### [EXTRACT]
——————
January 25, 2020 · project

Back to Cap Touch

After some interesting experiments with velostat, the core functionality of my project seems to have come back around to capacitive touch sensors. My last attempt at using an array capacitive touch sensors was quite limited in it's scope. It used 4 sensors, arranged in a line. This basically allowed for a single direction of stroking, meaning that getting any response from the prototype was frustrating and unsatisfying. With the testing I did today, I aimed to improve on the design of my MVP in 3 key areas:

The beginning of this involved rethinking what sizes and shapes the sensors themselves could be. Why do they have to be the same size Can they be different shapes? After some brainstorming I settled on the design below. The corners in each sensor mean that there are multiple angles you can approach it from to touch it. The way they bend around each other also benefits this aspect. This also made it easier to fit more sensors in a denser area. I used copper tape to attatch each sensor to the small sheet of cotton. The finished sensor is approximately 9 by 13 cm. I also increased the resistor strength from the last design.

Rather than using 4.7m ohm resistors, the ones used in this iteration are 10m ohms each. I did this in an attempt to address point two above, and to enable me to use the fabric that I wanted. Increasing the resistance in each sensor meant that the thicker faux fur could be used, rather than the thinner material pictured below.

Copper strips affixed to a cotton sheet
My preferred material choice. It's soft to the touch and extremely nice to stroke and pet
The thinner material bought as a back-up. It still feels soft to the touch but the way the fibres form tight rose shapes makes it feel odd when stroked.

After construction, it was time for testing. Like last time, I connected the sensors to crocodile clips, and then each to their own set of sensor pins on the Arduino. The circuit looked like this:

Circuit diagram of test setup (so many resistors!)
——————
### [EXERCISE DATA]
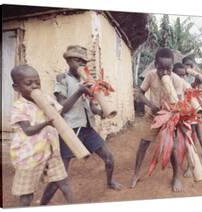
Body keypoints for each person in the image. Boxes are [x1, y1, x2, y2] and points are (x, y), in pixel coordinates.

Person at [53, 45, 122, 192]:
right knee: (62, 171)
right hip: (70, 130)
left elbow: (90, 106)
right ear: (68, 61)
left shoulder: (87, 81)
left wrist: (101, 112)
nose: (81, 64)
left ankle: (110, 181)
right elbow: (61, 108)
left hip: (87, 128)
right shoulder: (62, 79)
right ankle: (47, 198)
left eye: (83, 62)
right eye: (77, 61)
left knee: (109, 157)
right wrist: (79, 91)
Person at [10, 64, 73, 206]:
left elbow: (59, 112)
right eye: (28, 83)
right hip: (30, 156)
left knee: (64, 184)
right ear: (16, 88)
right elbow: (28, 130)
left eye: (37, 83)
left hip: (51, 151)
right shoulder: (19, 106)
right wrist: (47, 122)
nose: (34, 86)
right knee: (27, 195)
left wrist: (52, 111)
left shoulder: (46, 98)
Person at [131, 48, 189, 192]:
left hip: (170, 118)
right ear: (155, 65)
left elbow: (180, 104)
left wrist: (173, 114)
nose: (164, 72)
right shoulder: (150, 76)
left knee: (172, 148)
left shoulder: (177, 80)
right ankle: (136, 174)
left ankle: (176, 177)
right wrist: (151, 105)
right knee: (143, 144)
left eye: (168, 69)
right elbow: (140, 93)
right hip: (152, 116)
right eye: (160, 68)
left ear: (172, 66)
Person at [173, 63, 202, 160]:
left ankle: (194, 159)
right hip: (180, 115)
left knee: (194, 135)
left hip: (191, 115)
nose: (181, 77)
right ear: (173, 74)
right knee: (180, 138)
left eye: (183, 75)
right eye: (179, 75)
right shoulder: (173, 85)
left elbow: (193, 86)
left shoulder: (187, 85)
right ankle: (180, 158)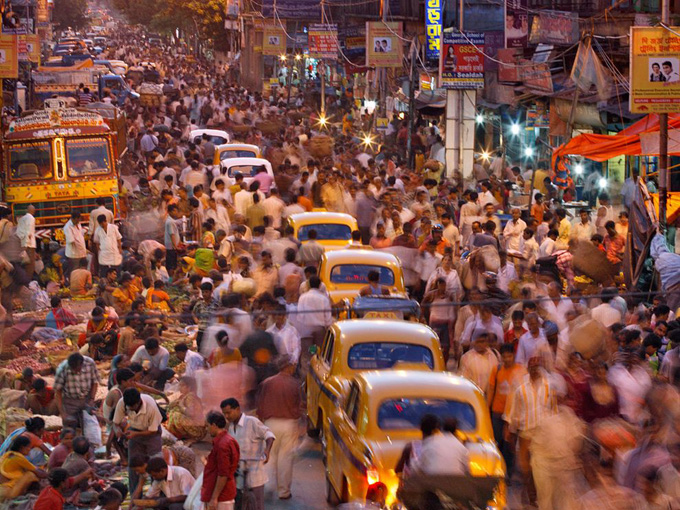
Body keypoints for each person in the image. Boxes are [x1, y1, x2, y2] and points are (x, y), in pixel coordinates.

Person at [256, 358, 301, 500]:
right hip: (289, 424)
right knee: (286, 458)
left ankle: (269, 487)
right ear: (288, 367)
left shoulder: (267, 383)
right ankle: (284, 491)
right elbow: (300, 405)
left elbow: (260, 406)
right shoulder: (295, 384)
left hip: (270, 423)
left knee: (270, 455)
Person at [221, 398, 275, 510]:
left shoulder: (252, 422)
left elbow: (269, 435)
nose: (227, 416)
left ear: (237, 409)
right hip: (238, 475)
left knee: (256, 506)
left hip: (255, 475)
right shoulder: (231, 427)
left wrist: (267, 451)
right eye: (224, 413)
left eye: (228, 412)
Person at [112, 388, 163, 493]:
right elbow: (115, 423)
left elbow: (153, 431)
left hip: (152, 433)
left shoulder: (151, 406)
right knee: (133, 465)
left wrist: (136, 434)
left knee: (156, 464)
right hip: (134, 432)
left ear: (139, 402)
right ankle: (134, 496)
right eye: (128, 407)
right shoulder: (122, 403)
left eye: (133, 406)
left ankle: (159, 494)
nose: (130, 409)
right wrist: (118, 431)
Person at [202, 411, 240, 510]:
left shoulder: (222, 445)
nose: (207, 429)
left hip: (222, 496)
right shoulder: (227, 440)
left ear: (214, 425)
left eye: (207, 426)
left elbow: (223, 474)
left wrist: (214, 498)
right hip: (224, 492)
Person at [54, 353, 99, 429]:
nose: (75, 372)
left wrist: (92, 399)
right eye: (72, 369)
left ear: (82, 364)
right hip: (70, 402)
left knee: (90, 428)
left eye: (77, 369)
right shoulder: (62, 369)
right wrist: (63, 413)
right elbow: (58, 392)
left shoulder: (90, 363)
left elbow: (94, 382)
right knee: (69, 428)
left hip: (86, 399)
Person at [0, 436, 47, 501]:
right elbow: (39, 473)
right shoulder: (18, 458)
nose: (30, 449)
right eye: (29, 447)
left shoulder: (7, 455)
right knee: (30, 475)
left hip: (3, 489)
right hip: (8, 491)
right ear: (22, 448)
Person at [166, 376, 206, 443]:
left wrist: (181, 406)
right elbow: (170, 406)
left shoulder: (190, 396)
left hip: (198, 429)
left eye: (182, 386)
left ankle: (192, 437)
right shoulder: (184, 396)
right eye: (179, 385)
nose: (179, 388)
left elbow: (191, 413)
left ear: (189, 387)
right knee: (173, 411)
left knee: (176, 415)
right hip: (194, 426)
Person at [63, 211, 87, 281]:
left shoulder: (78, 224)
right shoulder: (67, 227)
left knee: (82, 270)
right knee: (74, 271)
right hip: (74, 254)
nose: (78, 221)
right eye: (77, 220)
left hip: (81, 252)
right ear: (73, 219)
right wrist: (80, 248)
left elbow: (80, 235)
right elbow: (72, 241)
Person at [15, 205, 36, 277]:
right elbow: (29, 232)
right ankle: (28, 281)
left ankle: (25, 280)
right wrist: (27, 244)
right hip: (29, 245)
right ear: (33, 211)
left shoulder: (22, 219)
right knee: (30, 265)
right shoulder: (31, 218)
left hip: (23, 244)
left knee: (24, 264)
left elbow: (18, 232)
——————
### [EXERCISE]
Write out everything in the capacitive touch post from "Copper strips affixed" down to "(so many resistors!)", copying it word for word.

### [SOLUTION TO THE EXERCISE]
Copper strips affixed to a cotton sheet
My preferred material choice. It's soft to the touch and extremely nice to stroke and pet
The thinner material bought as a back-up. It still feels soft to the touch but the way the fibres form tight rose shapes makes it feel odd when stroked.

After construction, it was time for testing. Like last time, I connected the sensors to crocodile clips, and then each to their own set of sensor pins on the Arduino. The circuit looked like this:

Circuit diagram of test setup (so many resistors!)